The internet’s story or its luck certainly took a positive turn with the possibility of global access to various kinds of information that arose thanks to the establishment of the world wide web, www, in 1991, in the United States. The internet grew and shortly thereafter, in 1994, began to break out of academia, becoming commercial as well. In Brazil, in 1995, the Ministry of Science and Technology and the Ministry of Communications set up the Internet Management Committee (CGI), comprised of representatives from the academic world, companies involved in the connections, providers and users. One of the CGI’s tasks was to handle the register of .br domain names, but this task was handed over by the committee to FAPESP, which had already been registering user names and handling the distribution of the IP numbers, which identify each computer. This links a name with a number that can be accessed by the network. “In 1989, we already had ?.br? registered for Brazil prior to the internet,” points out Getschko. This designation was assigned to FAPESP on April 18, 1989, by Paul Mockapetris and Jonathan Postel, of the Internet Assigned Numbers Authority (IANA). Concerning the names in the internet registers, Getschko and his team are unable to remember who was the first one  to sign up in order to get their name on the web. Undoubtedly UOL, BOL and Estadão were among the first .com.br names. “The requests would arrive at FAPESP and Gomide would look at them one by one and say: Who are you? Are you a provider? OK you are not academic, so it’s going to .com.br. The procedure overseas was exactly the same and was also free of charge.” The first .com.br registrations were made manually by Gomide. “There was no need for any software. He examined them on a case-by-case basis and supplied the IP [Internet Protocol that identifies each computer] number.” Of course, this registration system was soon switched to one that used software, and the service began to be a paid one due to the costs involved.

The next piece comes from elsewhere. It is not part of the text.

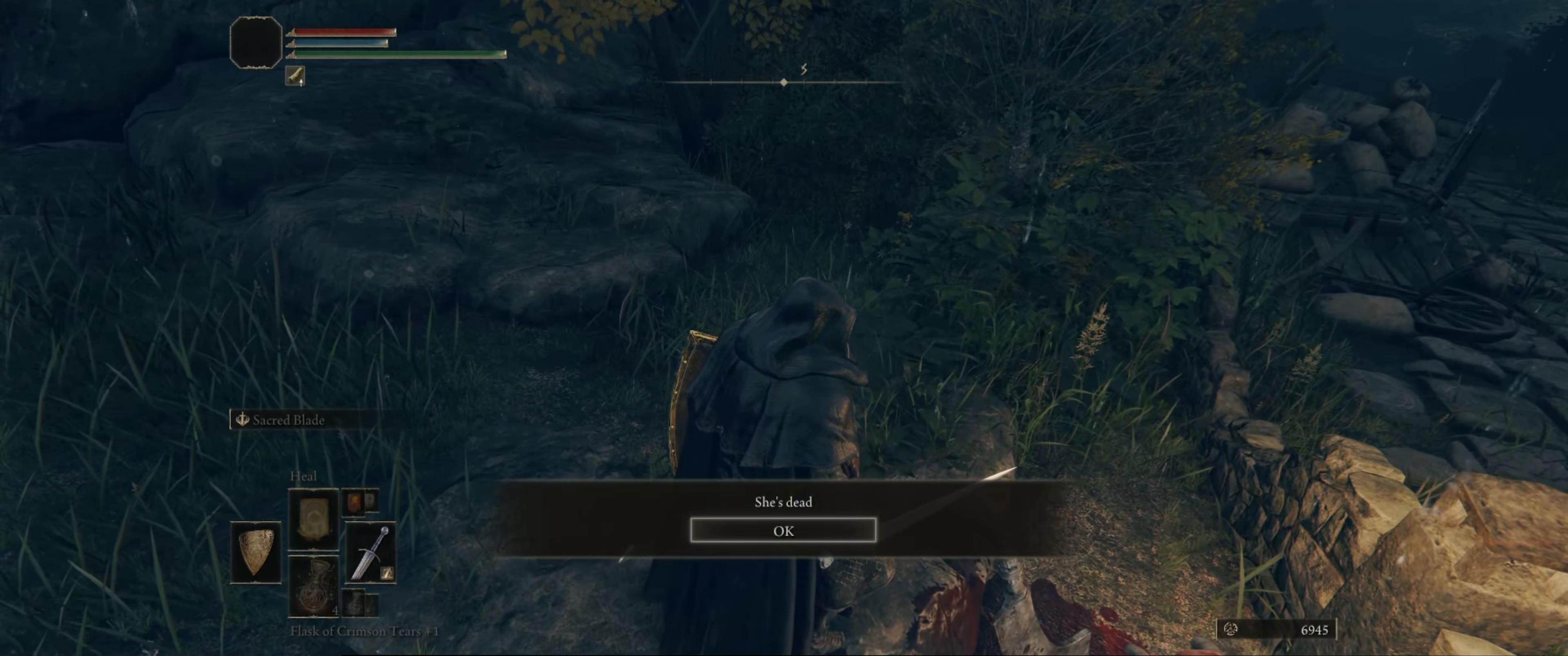
{"buttons": [], "left_stick": "center", "right_stick": "center", "events": []}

FAPESP played a major role at the start of the internet as well as being the only traffic switching point (PTT) up until 1998, when various providers swapped traffic on the third floor of the FAPESP building in the Alto da Lapa neighborhood, in the city of São Paulo. PTT denotes a place that contains the routers that handle the switching between the internet’s autonomous systems. For example, it’s a place where an e-mail issued by the provider Terra that is addressed to the provider Gmail finds the route to the addressee. “Ansp was a free, neutral territory, where you could exchange traffic at will. Everybody managed to arrive with a telephone cable or an optic fiber on the third floor of the Foundation’s building, which therefore became a PTT,” explains Lopez. “However, one must clarify that there was no commercial traffic on the international line within the Ansp network, the companies simply used the place to exchange traffic,” he states. With the network’s growth, private PTTs were set up and FAPESP handed over all authority and power regarding the internet to CGI. With the total separation, Ansp returned to being an academic network like many others throughout the world. In order to supply the academic internet it maintains a PTTA, an academic traffic switching point in the city of Barueri, which is where the exchange of traffic between universities and research institutes takes place, in addition to having a connection with the commercial internet.